Favorito nas urnas em novembro, o candidato democrata pretende ser o oposto de Trump em tudo
Em pouco mais de dois meses, quando os americanos forem às urnas, o mundo poderá ser outro. É essa a promessa de Joe Biden, sagrado candidato pelo Partido Democrata à Presidência dos Estados Unidos. Seu recado ao eleitorado na convenção partidária foi cristalino: “Se vocês me confiarem a presidência, tirarei o melhor de nós, não o pior. Serei um aliado da luz, não das trevas”. No plano das palavras e das ideias, ele não poderia ter sido mais eloquente. No plano da realidade, para desfazer o retrocesso da gestão Donald Trump, Biden precisa primeiro vencer — e isso não está garantido. Mas é favorito, sobretudo porque reuniu uma coalizão eclética em torno de um objetivo comum: tirar Trump da Casa Branca.
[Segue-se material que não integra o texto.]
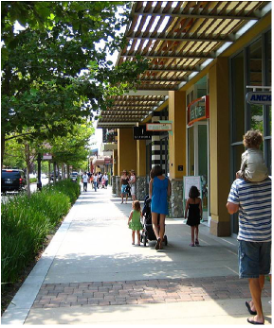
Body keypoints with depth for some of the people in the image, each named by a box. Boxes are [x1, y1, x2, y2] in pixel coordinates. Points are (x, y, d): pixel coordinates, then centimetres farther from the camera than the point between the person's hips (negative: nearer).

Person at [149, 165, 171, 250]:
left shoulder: (153, 180, -2)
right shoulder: (167, 180, 2)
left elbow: (150, 193, 3)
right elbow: (169, 194, 2)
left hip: (155, 202, -1)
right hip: (164, 203, 2)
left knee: (154, 223, 7)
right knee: (162, 224, 8)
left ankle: (157, 237, -20)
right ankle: (160, 244, 6)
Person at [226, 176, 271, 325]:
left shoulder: (239, 184, -15)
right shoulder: (270, 182, -7)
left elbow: (231, 209, -9)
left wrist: (239, 180, -4)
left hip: (247, 236, -3)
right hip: (268, 235, 4)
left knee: (252, 275, 5)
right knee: (261, 272, 20)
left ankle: (259, 316, 8)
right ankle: (254, 304, 39)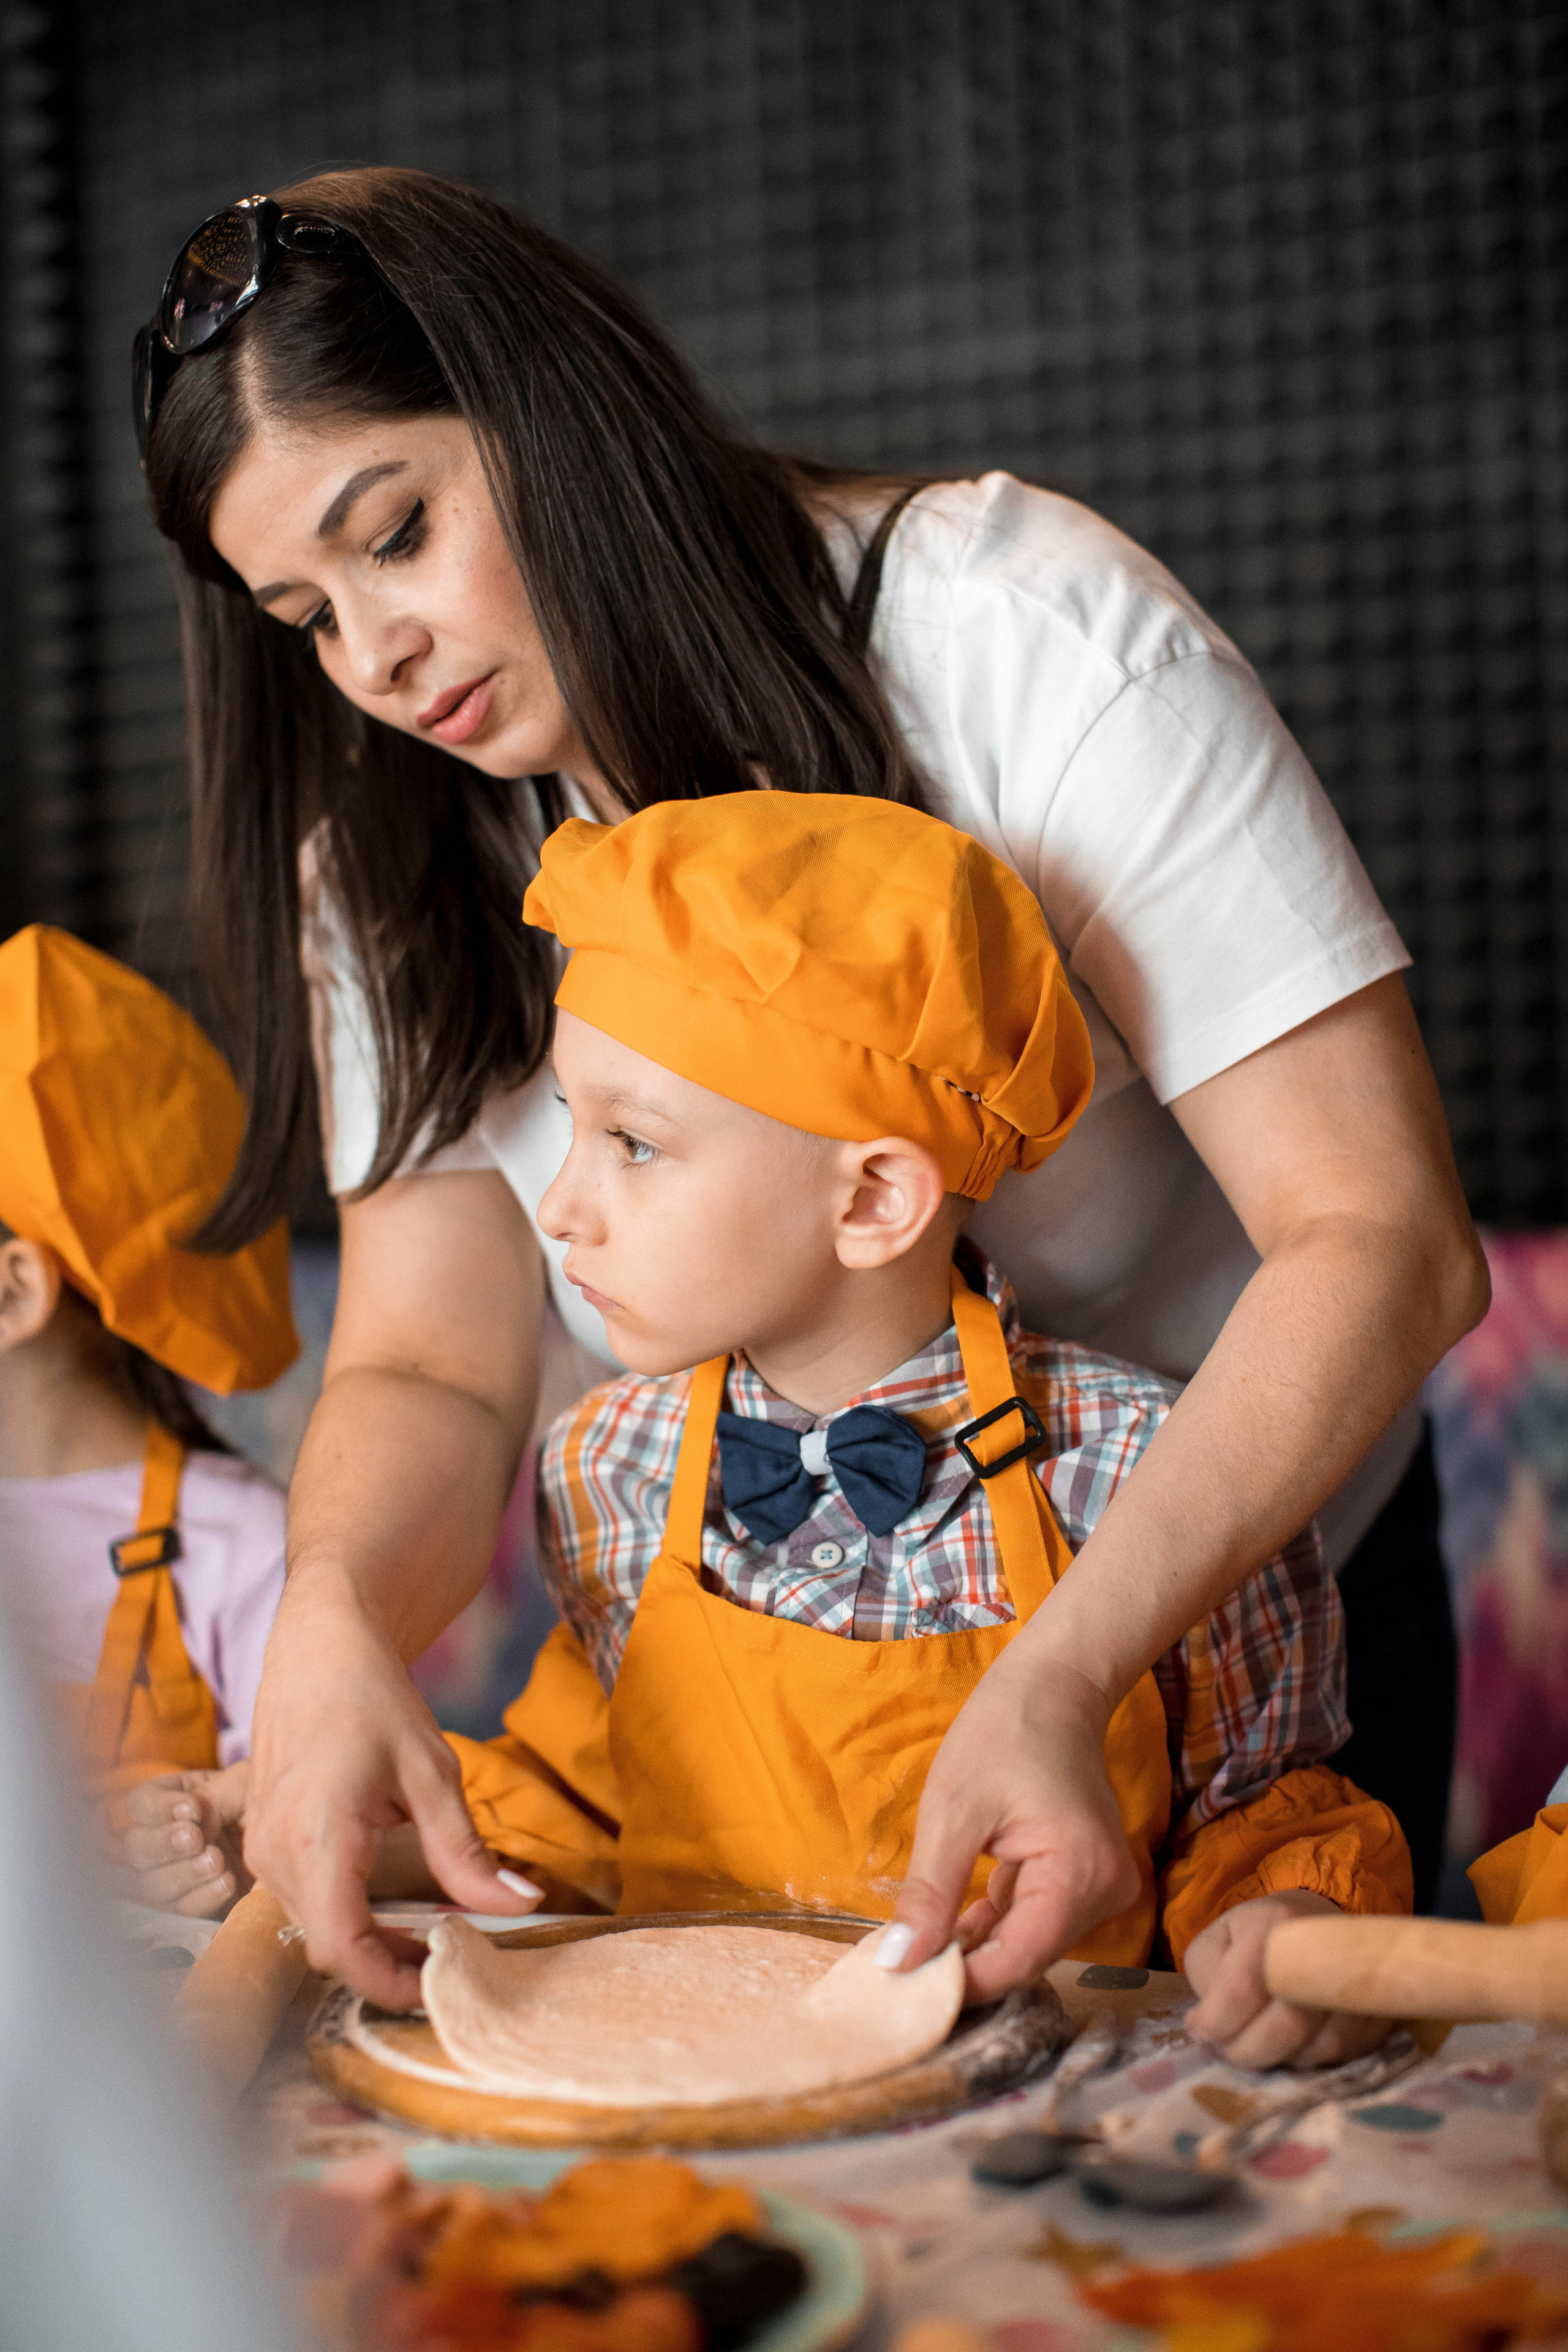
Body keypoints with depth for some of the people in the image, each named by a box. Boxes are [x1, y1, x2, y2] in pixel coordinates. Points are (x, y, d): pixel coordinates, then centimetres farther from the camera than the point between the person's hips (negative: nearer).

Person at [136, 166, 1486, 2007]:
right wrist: (336, 1613, -37)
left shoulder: (1024, 630, -25)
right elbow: (428, 1366, -14)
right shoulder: (392, 870, -8)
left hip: (1222, 1584, -3)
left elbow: (1383, 1240, -30)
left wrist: (1064, 1674, -42)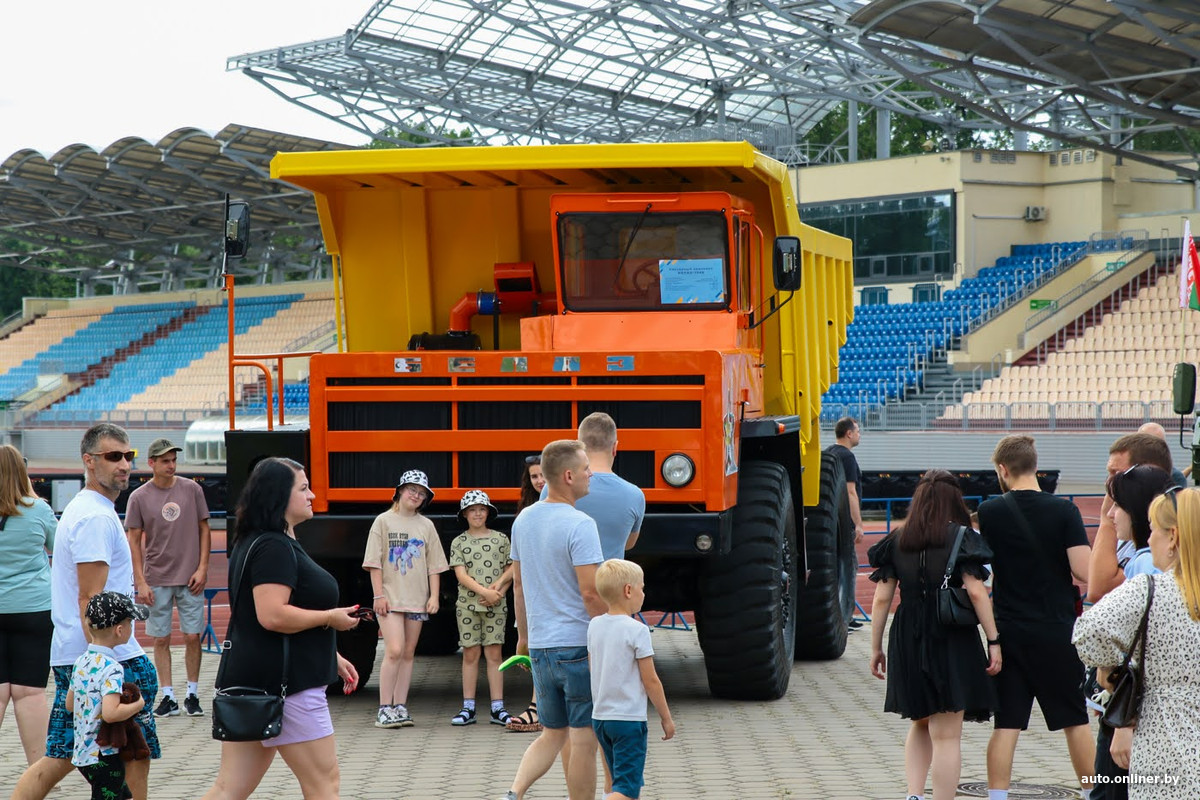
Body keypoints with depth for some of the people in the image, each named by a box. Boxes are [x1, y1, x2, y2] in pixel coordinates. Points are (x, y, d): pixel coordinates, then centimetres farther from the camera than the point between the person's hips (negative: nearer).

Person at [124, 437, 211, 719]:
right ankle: (168, 698, 9)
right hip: (157, 579, -1)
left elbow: (204, 530, 7)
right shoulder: (139, 497, -1)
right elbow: (134, 541, 1)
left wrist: (202, 568, -1)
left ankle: (192, 695, 12)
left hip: (190, 578, 1)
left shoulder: (192, 489, 2)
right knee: (161, 640, 3)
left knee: (192, 637, 1)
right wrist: (140, 582, -5)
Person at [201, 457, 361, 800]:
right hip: (282, 682, -10)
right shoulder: (275, 547, -15)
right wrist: (331, 618, -13)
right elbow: (272, 616, -25)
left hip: (249, 680, 10)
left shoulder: (255, 542, 19)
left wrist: (332, 658, 25)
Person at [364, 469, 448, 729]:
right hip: (390, 598, -4)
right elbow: (374, 563, -1)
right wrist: (379, 595, -9)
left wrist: (434, 596, 2)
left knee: (408, 653, 5)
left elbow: (434, 565, 11)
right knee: (394, 651, -14)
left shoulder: (426, 526, 11)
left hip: (417, 599, 4)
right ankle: (384, 709, -10)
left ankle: (400, 707, 9)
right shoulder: (384, 521, 2)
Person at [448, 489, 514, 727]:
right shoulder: (459, 542, 5)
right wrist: (485, 592, -15)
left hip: (495, 605, 0)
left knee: (494, 654, 0)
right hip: (467, 604, 0)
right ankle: (468, 708, 6)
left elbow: (511, 569, 10)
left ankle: (498, 708, 2)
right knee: (470, 654, 2)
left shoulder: (500, 539, 8)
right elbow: (461, 575, -3)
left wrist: (499, 586, -9)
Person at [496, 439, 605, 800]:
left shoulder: (524, 520, 8)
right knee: (584, 742, 2)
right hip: (580, 646, -7)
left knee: (552, 734, 17)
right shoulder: (580, 525, -16)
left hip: (540, 647, 7)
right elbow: (590, 593, -19)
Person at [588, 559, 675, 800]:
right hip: (628, 718, -7)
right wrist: (666, 718, -1)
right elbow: (650, 681, -11)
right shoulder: (637, 630, -14)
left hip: (599, 717, 7)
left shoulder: (594, 626, 4)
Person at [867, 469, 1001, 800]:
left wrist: (876, 648, 11)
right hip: (952, 642, -4)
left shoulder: (896, 540, 4)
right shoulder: (961, 537, -5)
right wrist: (994, 641, -8)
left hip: (907, 644, 4)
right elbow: (976, 591, -13)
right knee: (946, 735, 1)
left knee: (920, 724, 21)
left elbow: (881, 598, 3)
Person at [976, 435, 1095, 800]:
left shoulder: (989, 512, -5)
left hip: (1010, 631, 1)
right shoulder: (1064, 510, -9)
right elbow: (1083, 571, -15)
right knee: (1075, 721, 12)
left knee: (1006, 724, 4)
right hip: (1058, 631, -1)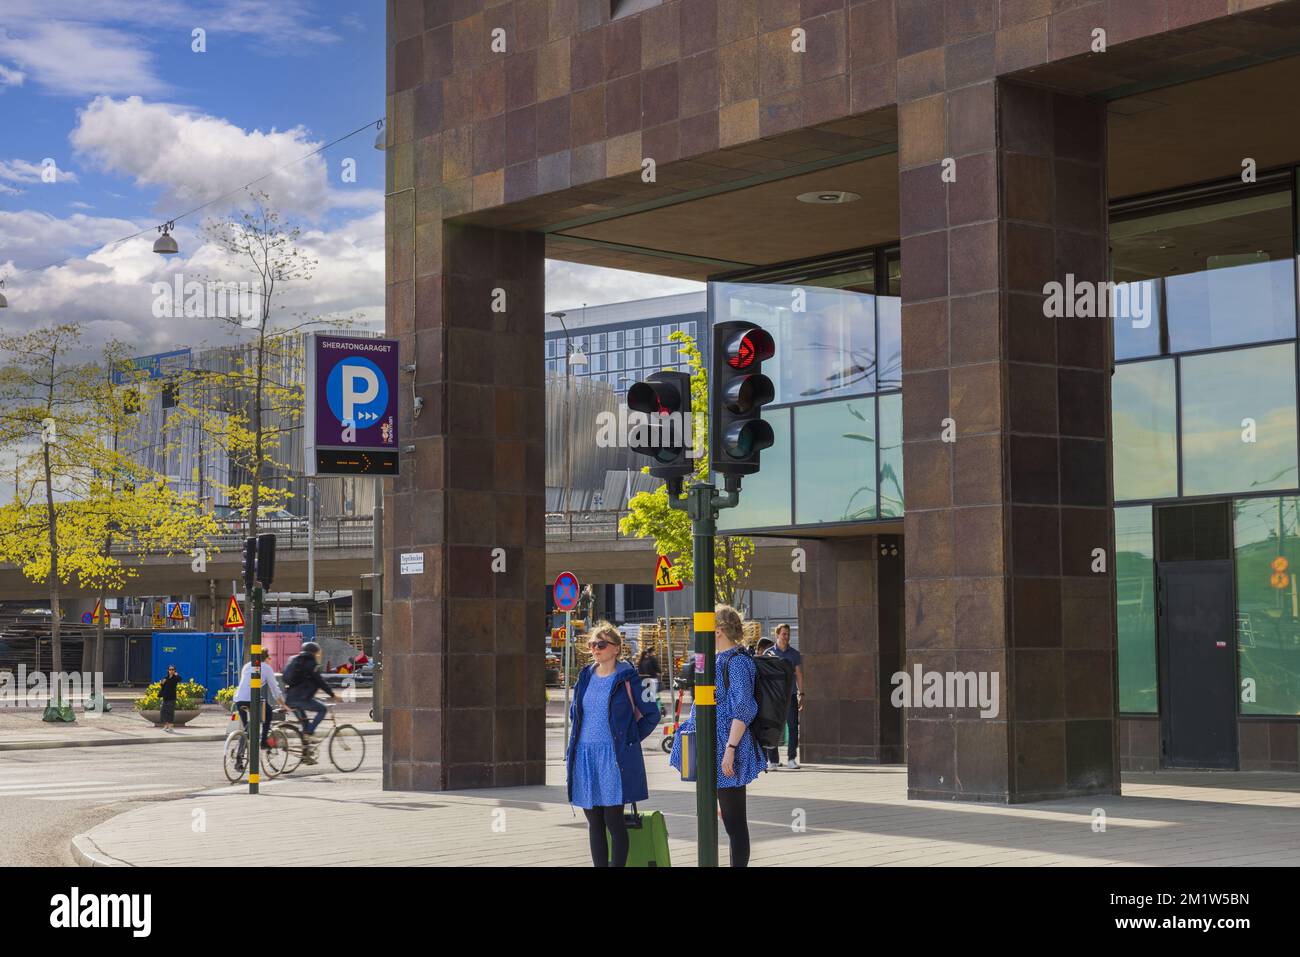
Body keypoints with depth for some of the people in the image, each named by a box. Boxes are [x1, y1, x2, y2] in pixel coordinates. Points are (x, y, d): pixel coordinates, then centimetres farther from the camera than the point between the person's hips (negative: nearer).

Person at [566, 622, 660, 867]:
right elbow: (574, 712, 25)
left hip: (614, 757, -5)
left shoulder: (627, 678, -4)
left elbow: (652, 714, 1)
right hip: (585, 757, 5)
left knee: (613, 821, -6)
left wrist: (629, 740, -2)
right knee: (594, 823, 8)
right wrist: (573, 749, 15)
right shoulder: (586, 676, 11)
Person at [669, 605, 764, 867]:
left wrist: (730, 749, -24)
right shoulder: (718, 660, 15)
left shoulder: (737, 661, -14)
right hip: (711, 749, 9)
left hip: (726, 750, -9)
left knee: (733, 820, -3)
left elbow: (743, 710, -20)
Nas primárias, Biden chegou a ser dado como derrotado, mas, depois de demonstrar força com o eleitorado negro na Carolina do Sul, ressurgiu como candidato de consenso. Obteve apoio de todas as correntes no partido — do socialista Bernie Sanders ao capitalista Michael Bloomberg. Na convenção, o sentimento anti-Trump trouxe para baixo de sua tenda uma legião de republicanos insatisfeitos. Tal sentimento só cresceu com a pandemia e o movimento antirracista. Para todos aqueles que se reuniram em torno dele, Biden promete, na essência, ser o oposto de Trump em tudo.
Ou quase. Difícil acreditar que, num eventual governo Biden, diminuam as tensões com a China na disputa pela tecnologia 5G. Mesmo assim, é concreta a perspectiva de distensão na guerra comercial (notícia que pode decepcionar o agronegócio brasileiro). Mais que isso, Biden traria ímpeto renovado à aliança atlântica, entre Estados Unidos e União Europeia, em detrimento da aproximação de Trump com autocratas da estirpe do russo Vladimir Putin. O impacto disso na geopolítica internacional seria gigantesco.
Iniciativas do governo Obama abandonadas, como o acordo nuclear com o Irã ou o tratado climático de Paris, ganhariam novo impulso. Até o novo coronavírus, que encontrou nos Estados Unidos seu habitat mais hospitaleiro, passaria a ter na Casa Branca um inimigo feroz, em vez de um aliado. Uma gestão Biden ameaçaria ainda o ideário nacional-populista no mundo todo, em particular no Brasil de Jair Bolsonaro — admirador e imitador de Trump.
O aparelhamento ideológico do Itamaraty no governo Bolsonaro deixou nossa diplomacia manca para enfrentar uma eventual vitória democrata. De um lado, o Brasil procura alinhar quase todas as suas decisões aos interesses dos Estados Unidos. De outro, tornou-se crítico de tudo o que preconizam democratas como Biden. Como o país resolveria tal contradição ainda é uma incógnita.
Seja como for, não parece haver adjetivo para qualificar o significado, para o planeta, de uma mudança na Casa Branca. Num ano que já trouxe uma pandemia global, incêndios na Amazônia, enchentes e deslizamentos no litoral, explosão no Líbano, nuvem de gafanhotos na Argentina, tornados e até neve no Sul do país, é natural desejar um outro mundo em 2021.